HERBERT BRANDL

Ähnlich einem Cinemascope erstrecken sich die monumentalen Leinwände der Panorama-Serie in horizontaler Ausrichtung. Der Titel des Werkblocks, den Herbert Brandl im Jahre 2000 begonnen hat, verspricht Illusionistisches.
Als Panorama verstehen wir zum Beispiel die Erscheinung einer Gebirgskette oder einer Stadtvedute, in jedem Fall bezogen auf ein reales visuelles Phänomen - der Anblick eines Ereignisses, gebunden an die Wirklichkeit.
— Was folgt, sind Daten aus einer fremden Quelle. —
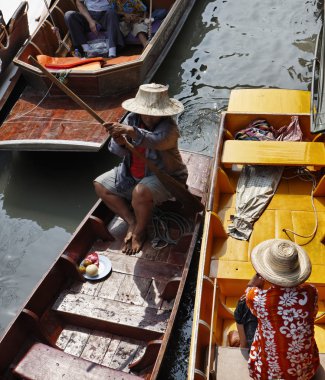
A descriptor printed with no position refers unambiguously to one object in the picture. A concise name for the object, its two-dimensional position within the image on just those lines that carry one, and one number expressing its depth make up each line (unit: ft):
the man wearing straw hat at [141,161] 12.35
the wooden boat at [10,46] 22.52
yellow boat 9.87
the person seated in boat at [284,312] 7.52
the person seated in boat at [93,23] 23.56
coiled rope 14.28
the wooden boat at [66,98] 18.08
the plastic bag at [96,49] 23.70
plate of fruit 13.30
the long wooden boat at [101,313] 10.85
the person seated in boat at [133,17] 24.36
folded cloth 20.40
Brandls Gemälde sind ambivalent und entziehen sich einer eindeutigen Rezeption und Analyse. Sie changieren zwischen Gegenstandsbezug und Abstraktion. Allzu trügerisch erscheint der romantische Aspekt des Abendrots, des tobenden Szenarios der Wolkenzüge und des Wetterleuchtens auf dem Tafelbild. Feuriges Rot, sfumatohafte Verschleierung, Sonnenlicht, die nur mühsam die diffuse Atmosphäre durchbrechen.
Das extrem breite Bildformat lässt den Betrachter in das Bildgeschehen rasch einsteigen, der linke und rechte Bildrand verschwindet aus seinem Fokus, er ist im Bild, so wie wir es aus der Kinowelt kennen. Aus der quadratischen Bildschirmröhre des Fernsehers wird ein Bildfeld, das uns in eine zweite Realität eintauchen lässt. Der naturalistische Trug von Brandls Panoramen wird jedoch sogleich gebrochen - gebrochen durch die Malerei selbst, ihrer Behauptung gegenüber dem abzubildenden Gegenstand Natur.
Bewusst fehlen in all den Arbeiten Horizonte. Das Bild gewinnt mit seinem Farbfeldcharakter eine gesteigerte Autonomie. Wo Tiefenwirkung aufkommt, dort setzt Brandl einen spröden Pinselstrich entgegen, übertüncht den Schein des Sonnenlichts oder das Atmosphärische der Nebelschwaden. Farbe rinnt die Leinwand herunter, und verdeutlicht sogleich die faktische Flachheit des Mediums Malerei. Der Maler lässt bewusst Farbspritzer als Indiz für den Arbeitsprozess stehen. Das routinierte durchkomponierte Meisterwerk ist nicht seine primäre Absicht. Andererseits lässt sich eine wunderbare Subtilität im par excellence Malerischen erkennen.
Farbe ist dann nicht gleich Farbe sondern transformierte Materie, die Tiefe, Dichte, Atmosphäre erzeugt, unmittelbar gesetzt, ohne allzu geplantes Führen des Malwerkzeugs. Brandls Haltung zur Malerei ist eine dezidiert offene, die ein großes Spektrum in diesem Medium zulässt. Er engt sich nicht ein mit konzeptuellen Strategien oder eingeprobten, aus dem Ärmel geschüttelten Meisterstücken, die bald durch das Routinierte der Stagnation erliegen. Jede unbehandelte Leinwand ist eine neue Herausforderung – ungewiss, aber mit der Geschichte der Malerei im Rücken.